In bcachefs, checksumming and compression are done per extent, not per block or per page. This means we store one checksum per extent and if the data is compressed, it'll be compressed all at once instead of being broken up into page size chunks (like btrfs does).
This means we're making some tradeoffs. Whenever we read some data from an extent that is compressed or checksummed (or both), we have to read the entire extent, even if we only wanted to read 4k of data and the extent was 128k - because of this, we limit the maximum size of checksummed/compressed extents to 128k by default. So this does mean that small random reads will be slow, if the data was written out in larger chunks and the data isn't cached.
But outside of benchmarks that's a pretty rare scenario, and there's some significant advantages:
- Our metadata is significantly smaller, since we're storing a lot fewer checksums. Smaller metadata makes everything else faster. And on real world workloads having to read entire extents is almost a non issue, because with buffered IO for a given read request we can round it up to wherever the extent stops, so that the next read for that data will be cached. Purely random IO workloads are not the norm, most workloads have some locality to them.

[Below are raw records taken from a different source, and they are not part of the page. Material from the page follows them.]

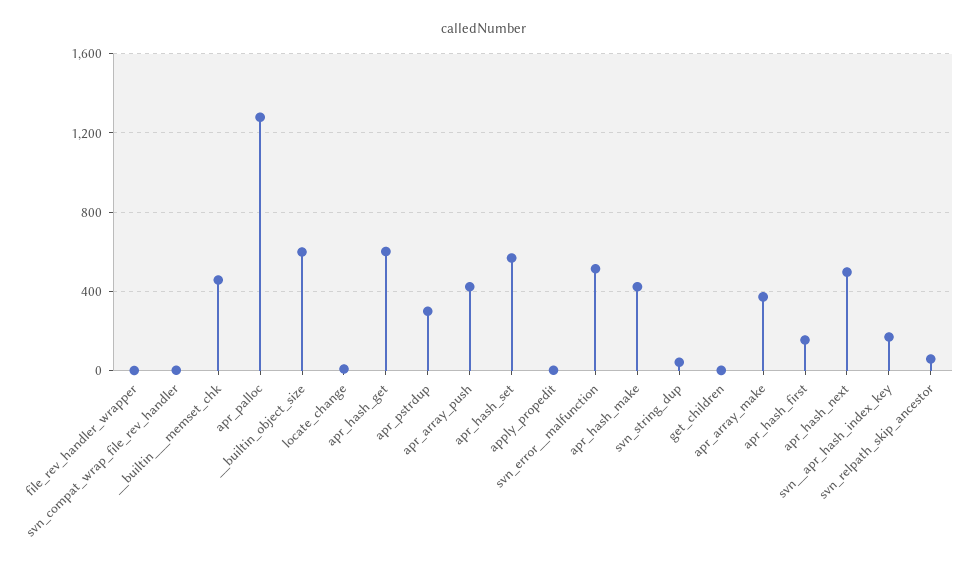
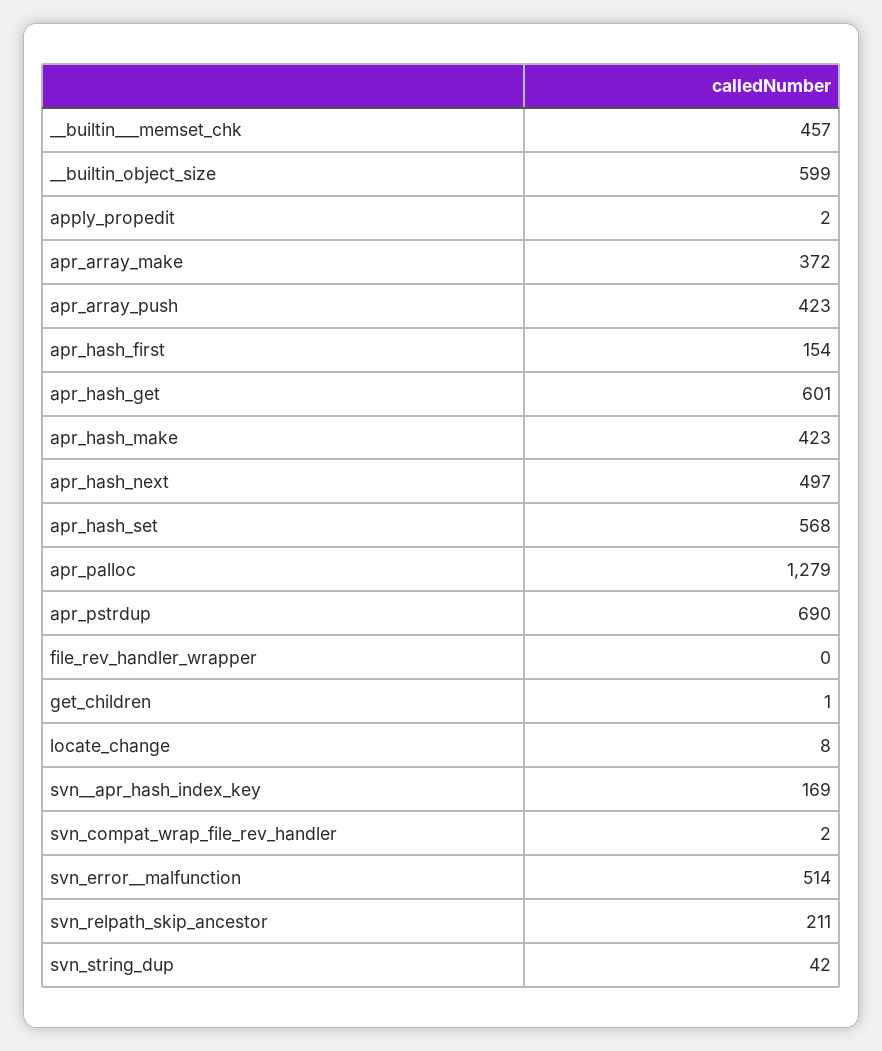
  {
    "file_rev_handler_wrapper": 0,
    "svn_compat_wrap_file_rev_handler": 2,
    "__builtin___memset_chk": 457,
    "apr_palloc": 1279,
    "__builtin_object_size": 599,
    "locate_change": 8,
    "apr_hash_get": 601,
-   "apr_pstrdup": 300,
+   "apr_pstrdup": 690,
    "apr_array_push": 423,
    "apr_hash_set": 568,
    "apply_propedit": 2,
    "svn_error__malfunction": 514,
    "apr_hash_make": 423,
    "svn_string_dup": 42,
    "get_children": 1,
    "apr_array_make": 372,
    "apr_hash_first": 154,
    "apr_hash_next": 497,
    "svn__apr_hash_index_key": 169,
-   "svn_relpath_skip_ancestor": 50
+   "svn_relpath_skip_ancestor": 211
  }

- Much better compression ratio. If you break your data up into page size chunks before you compress it that does mean that you can efficiently read only a page at a time, but a page (4k, generally) is not a lot of data to be compressing at once. Compression algorithms are fundamentally able to do a better job (i.e. find more redundancy) if you feed them more data at once, and also if you're compressing at 4k granularity now you've got painful alignment issues to deal with - you want your data on disk to be block aligned, but if you compress 4k and then round it back up to your block size you're losing a lot of your compression ratio - all of it if your blocksize is 4k.

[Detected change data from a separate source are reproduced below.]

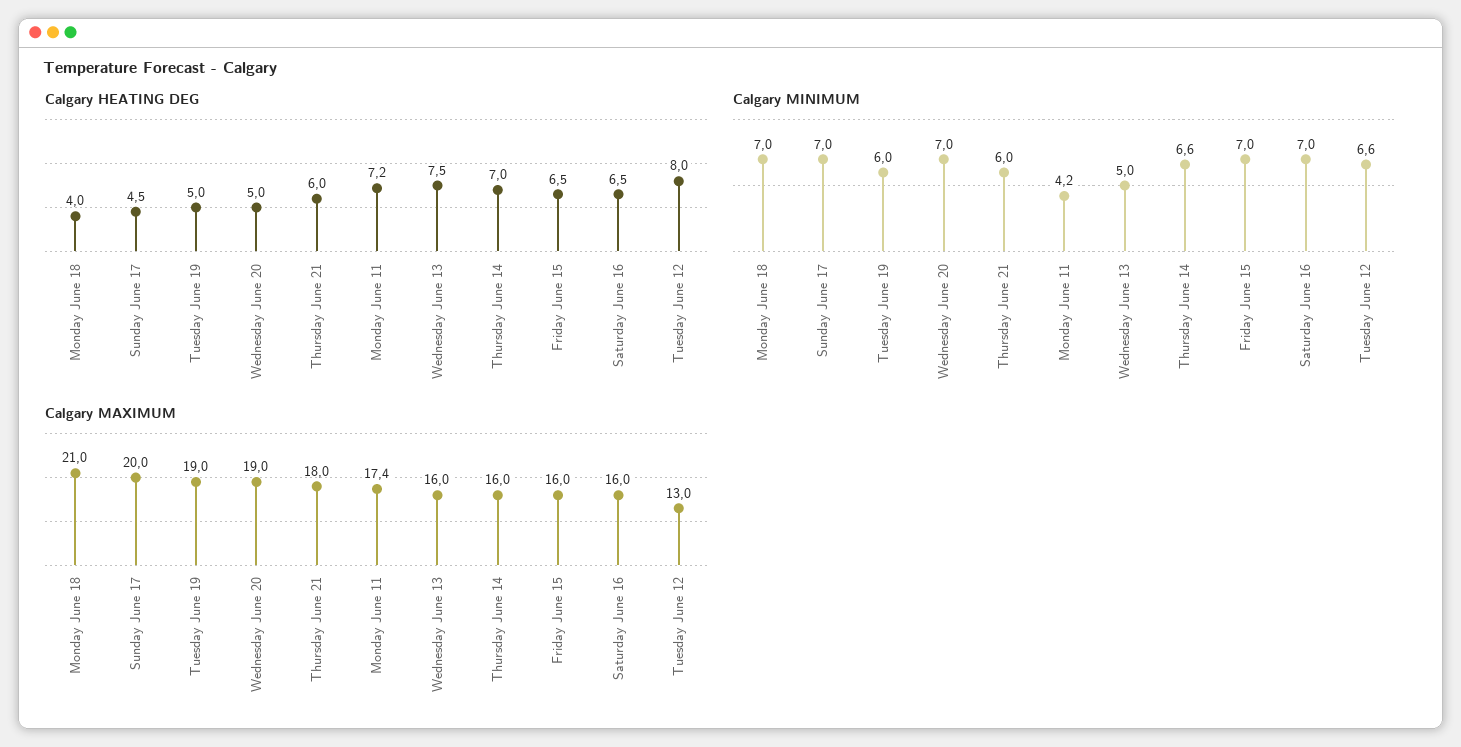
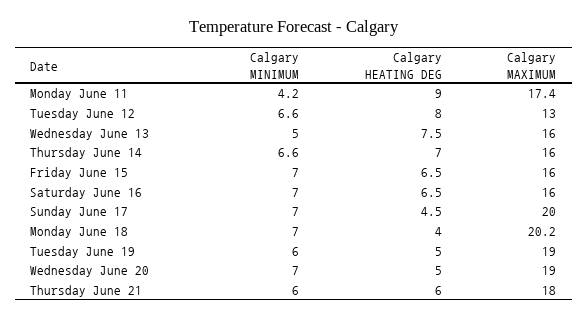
  {
    "Calgary HEATING DEG": {
      "Monday June 18": 4,
      "Sunday June 17": 4.5,
      "Tuesday June 19": 5,
      "Wednesday June 20": 5,
      "Thursday June 21": 6,
-     "Monday June 11": 7.2,
+     "Monday June 11": 9,
      "Wednesday June 13": 7.5,
      "Thursday June 14": 7,
      "Friday June 15": 6.5,
      "Saturday June 16": 6.5,
      "Tuesday June 12": 8
    },
    "Calgary MINIMUM": {
      "Monday June 18": 7,
      "Sunday June 17": 7,
      "Tuesday June 19": 6,
      "Wednesday June 20": 7,
      "Thursday June 21": 6,
      "Monday June 11": 4.2,
      "Wednesday June 13": 5,
      "Thursday June 14": 6.6,
      "Friday June 15": 7,
      "Saturday June 16": 7,
      "Tuesday June 12": 6.6
    },
    "Calgary MAXIMUM": {
-     "Monday June 18": 21,
+     "Monday June 18": 20.2,
      "Sunday June 17": 20,
      "Tuesday June 19": 19,
      "Wednesday June 20": 19,
      "Thursday June 21": 18,
      "Monday June 11": 17.4,
      "Wednesday June 13": 16,
      "Thursday June 14": 16,
      "Friday June 15": 16,
      "Saturday June 16": 16,
      "Tuesday June 12": 13
    }
  }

- And it simplifies the IO path quite a bit. Everything in the IO path works in terms of extents: there's nothing smaller than an extent we have to write code to handle.

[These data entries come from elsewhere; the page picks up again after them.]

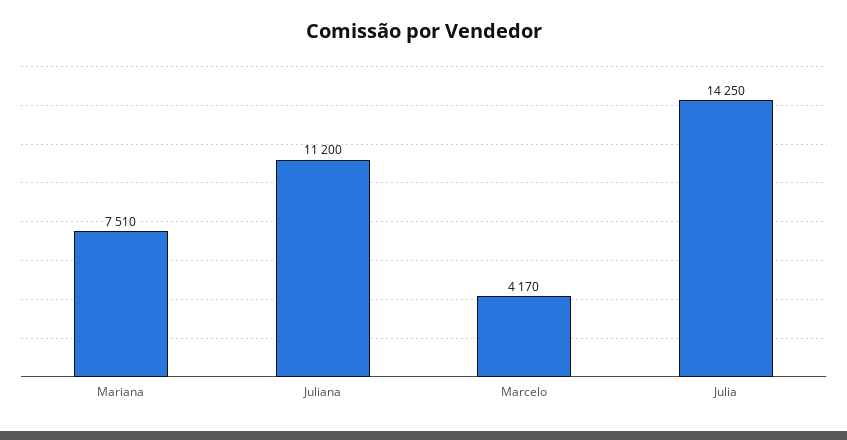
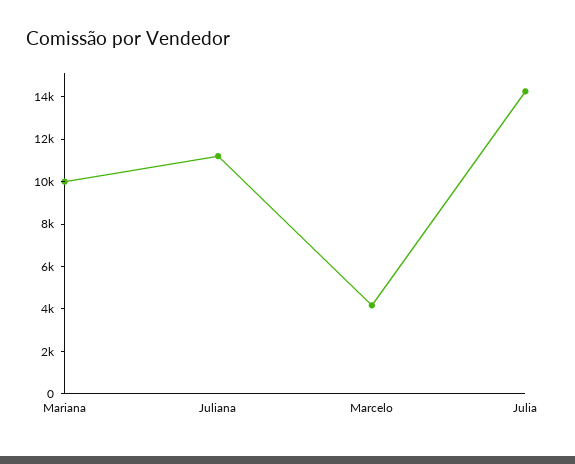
  {
-   "Mariana": 7510,
+   "Mariana": 10000,
    "Juliana": 11200,
    "Marcelo": 4170,
    "Julia": 14250
  }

One other disadvantage of this approach, with compression, is that it turns out to be very difficult (and probably not practical) to guarantee that copygc won't make your data take up more space on disk, in the process of moving things around. The reason is that when we rewrite an extent we may have to fragment it, if there isn't enough space for it in the bucket we're currently writing to - it's a bin packing problem. And if the extent was compressed, fragmenting it means it's almost definitely going to take up more space on disk.
This particular problem is the reason I still haven't flipped disk space accounting (i.e. what df shows) to compressed size - we're still counting up how much data we have as if it was all uncompressed; if I flip that switch without making any other changes assertions pop when copygc moves data and discovers it did something that caused disk usage to go up and it didn't have a disk reservation. I could hack around that (just have the copygc path grab a disk reservation...), but I've been uncomfortable with that without a better answer to the real problem, which is that copygc really should not cause data to take up more space than it did before.
My current thinking is that when compression is enabled we're just going to have to live with the fact that copygc might occasionally cause a particular extent to take up more space, as long as on average it's compacting data. For that though, I'm going to need to make some improvements to the data move code so that it can merge adjacent extents that it's moving. Right now if it's moving uncompressed data the extents can be merged by the btree code, after the data has been written, but merging compressed extents requires feeding the data into the write path at the same time.
So that'll happen at some point, and then I'll flip the disk space accounting switch to compressed size, and then everyone who's using compression will magically see more free space in their filesystem when they upgrade to the new kernel :)